The first time that a user hits a page with a map on it, all of the code that runs that map is downloaded. This is the ‘initial load’ - and it can range from insubstantial to severe, especially with limited bandwidth caused by mobile connections, weak uplinks, and other page content.
The only real way to kill a page with a mapping API is to load an uncompressed, full version of the OpenLayers library onto it. Unfortunately, this is very common. Never use the full build of OpenLayers, which includes support for archaic mapping APIs and can weigh near 1MB. Either use lightweight frameworks (Modest Maps is ~32K) or use custom, slim builds of OpenLayers. Always send your Javascript with gzip compression enabled on your webserver.

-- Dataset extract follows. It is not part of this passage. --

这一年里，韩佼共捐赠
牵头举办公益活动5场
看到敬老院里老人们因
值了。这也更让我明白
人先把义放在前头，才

Tile download time is a relationship between client performance and server
performance. Fast tile servers like TileStream,
GeoWebCache, mod_tile
, and others are performant
when properly configured. As a rule of thumb, unless you have very lightweight
data or very performant servers, cache tiles and send cached versions. Dynamic
tile generation is performance-intensive and always slower than serving
cached data.
Client performance is usually a nonfactor, but can play a role in that many
browsers have a per-domain request limit -
especially IE, which limits per-domain connections to 2. This means only
2 tiles can be downloaded at a time from a single domain in IE. Thus,
use multiple domains - multiple CNAMES
to be specific, in most cases,
and nearly all mapping frameworks have some syntax for hitting multiple
domains, either by providing an array instead of a single tile location,
or by having a wildcard in the location string.
Panning performance can be optimized in some ways - Modest Maps, Leaflet, and some of the more modern toolkits are starting to use CSS transforms and other black magic to push this performance even more.
But the main thing that makes maps slow is complexity. This is why we recommend the use of compositing instead of stacking tiles in your browser - not only do 7 layers in OpenLayers require 7 times as many tile requests, they also require you to reposition 7 times more elements every time the map moves a pixel. Simplify this and map interaction is much faster. node-blend and TileStache are great open-source (BSD) tools for compositing.
Much the same goes for interaction - actual vectors in-browser are a common cause of slow maps - both as far as map loading and interaction. UTFGrid rasterizes interaction data to sidestep this, so that your browser never deals with vectors or vector rendering directly.